My Heart and Other Black Holes [1/57* 2018]

My Heart and Other Black Holes

My Heart and Other Black Holes by Jasmine Warga
My rating: 3 of 5 stars



Depression is like a heaviness that you can’t ever escape. It crushes down on you, making even the smallest things like tying your shoes or chewing on toast seem like a twenty- mile hike uphill. Depression is a part of you; it’s in your bones and your blood. If I know anything about it, this is what I know: It’s impossible to escape.

Review originally published on Goodreads – July 11, 2018.

I’m back here in Goodreads after 2 to 3 years, I’m not sure. I’ve been stuck in the world of fan fiction (AO3).. that I’ve forgotten how much I loved other books, too. Now, I promise to myself to read fiction and fanfiction alternately.

Anyway, TRIGGER WARNING: THIS BOOK IS ABOUT SUICIDE. And not just suicide.. Sometimes the protagonist, Aysel, has thoughts that are so dark and heavy and real- thoughts that might be too much for some.
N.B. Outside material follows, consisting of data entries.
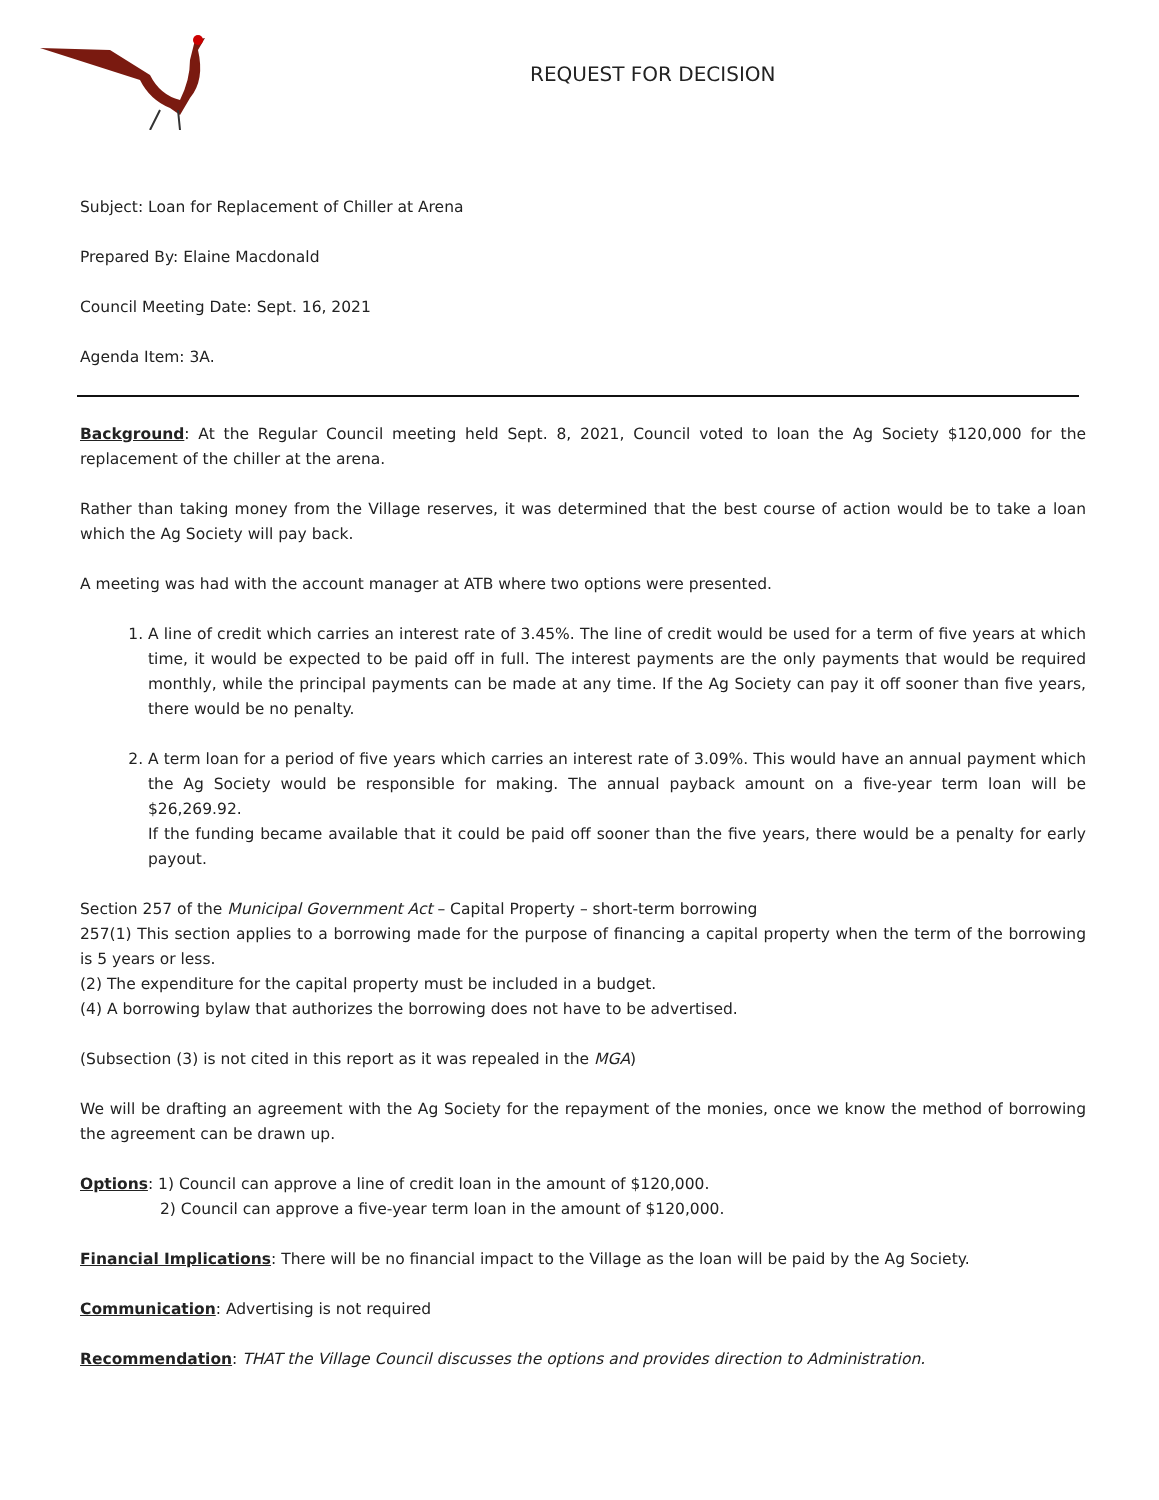REQUEST FOR DECISION
Subject: Loan for Replacement of Chiller at Arena
Prepared By: Elaine Macdonald
Council Meeting Date: Sept. 16, 2021
Agenda Item: 3A.
Background: At the Regular Council meeting held Sept. 8, 2021, Council voted to loan the Ag Society $120,000 for the replacement of the chiller at the arena.
Rather than taking money from the Village reserves, it was determined that the best course of action would be to take a loan which the Ag Society will pay back.
A meeting was had with the account manager at ATB where two options were presented.
1. A line of credit which carries an interest rate of 3.45%. The line of credit would be used for a term of five years at which time, it would be expected to be paid off in full. The interest payments are the only payments that would be required monthly, while the principal payments can be made at any time. If the Ag Society can pay it off sooner than five years, there would be no penalty.
2. A term loan for a period of five years which carries an interest rate of 3.09%. This would have an annual payment which the Ag Society would be responsible for making. The annual payback amount on a five-year term loan will be $26,269.92.
If the funding became available that it could be paid off sooner than the five years, there would be a penalty for early payout.
Section 257 of the Municipal Government Act – Capital Property – short-term borrowing
257(1) This section applies to a borrowing made for the purpose of financing a capital property when the term of the borrowing is 5 years or less.
(2) The expenditure for the capital property must be included in a budget.
(4) A borrowing bylaw that authorizes the borrowing does not have to be advertised.
(Subsection (3) is not cited in this report as it was repealed in the MGA)
We will be drafting an agreement with the Ag Society for the repayment of the monies, once we know the method of borrowing the agreement can be drawn up.
Options: 1) Council can approve a line of credit loan in the amount of $120,000.
2) Council can approve a five-year term loan in the amount of $120,000.
Financial Implications: There will be no financial impact to the Village as the loan will be paid by the Ag Society.
Communication: Advertising is not required
Recommendation: THAT the Village Council discusses the options and provides direction to Administration.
I loved how this book portrayed depression. It’s enlightening for me. I had a deeper understanding of what it feels like for someone who suffers from it. I love that it was ended full of hope for the main characters.

On a lighter note, the science nerd in me was really happy with how the author used physics in most of her points.

I was not expecting for this book to take on a romance twist. It was not really heavily important in the plot. It actually killed the main plot of the book for me.

This book actually had the potential to be one of the best books that tackled suicide/death/depression for me. Maybe on the first half of it. It’s the resolution and ending of the book that bothered me.

I think there was a misguided focus on the romance part towards the end, that closure with her family, especially her half siblings was forgotten. I felt like there needed to be closure as their relationship is one of the heaviest influences in her decision.

I guess, really, we should stop romanticizing death, depression and suicide. After all, love is not a cure-all.